Sunday, April 02, 2006

Targeting the Voters

 
In today’s news, Islamic insurgents bombed polling stations as voters cast their ballots in…

You thought I was going to say “Iraq”, didn’t you? Or maybe “Afghanistan”?

No, it’s Thailand. Southern Thailand, in the predominantly Muslim provinces of Pattani and Narathiwat. Southern Thailand has caught a severe case of Jihad in recent years — take a look at the Bloody Borders Project to see the concentrations of Islamist attacks along the Thai section of the bloody border.

The mujahideen took the opportunity of today’s general election to make their presence felt. According to TMCnet,

Three explosions wounded three soldiers and a policeman in the southern province Narathiwat on Sunday shortly after polls in Thailand’s general election closed at 3 p.m.

Police Col. Thanongsak Wansupha, chief of the Jo Ai Rong police station, said one bomb exploded at a polling place as officials were closing the station.

Another blast occurred while officials and security personnel were carrying ballot boxes to a counting station.

And the third explosion was reported at a nearby administrative office in the Tak Bai District, also in Narathiwat.

Prime Minister Thaksin Shinawatra called the election early in the midst of controversy over his authoritarian tendencies as leader. The prime minister dissolved parliament after demonstrators took to the street, protesting his rule and demanding his resignation.

So democracy is not always easy, and jihad doesn’t make it any easier.

According to this report from Xinhua, in addition to the bombings, the terrorists engaged in a practical form of taqiyya:

Earlier, suspected militants tried to disturb the election by placing empty boxes with a mobile phone taped on it to make people think they were explosives at seven areas in Pattani’s Yarang district.

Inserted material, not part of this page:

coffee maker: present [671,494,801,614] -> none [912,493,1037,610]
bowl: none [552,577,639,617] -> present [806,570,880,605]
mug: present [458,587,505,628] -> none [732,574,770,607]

Police cordoned off the areas only to find that they were empty boxes.

Keep an eye on Thailand.

1 comments:

Wally Ballou said...

The electoral problems in Thailand have nothing to do directly with the Muslim insurgency (although the Islamists hate the current PM deeply). The big issue there is that the PM is a corrupt but open-handed Huey Long-type figure who is overwhelmingly popular in the countryside, while deeply unpopular in Thailand's only large city, Bangkok, where about 14% of the national population lives. This means the "progressives" in Bangkok find themselves opposed to democratic rule. Their "people power" tactics amount to a rejection of majority rule in favor of an energized minority in the capital. Not a happy state of affairs. One can only hope that they get out of this with the institutions of representative government intact.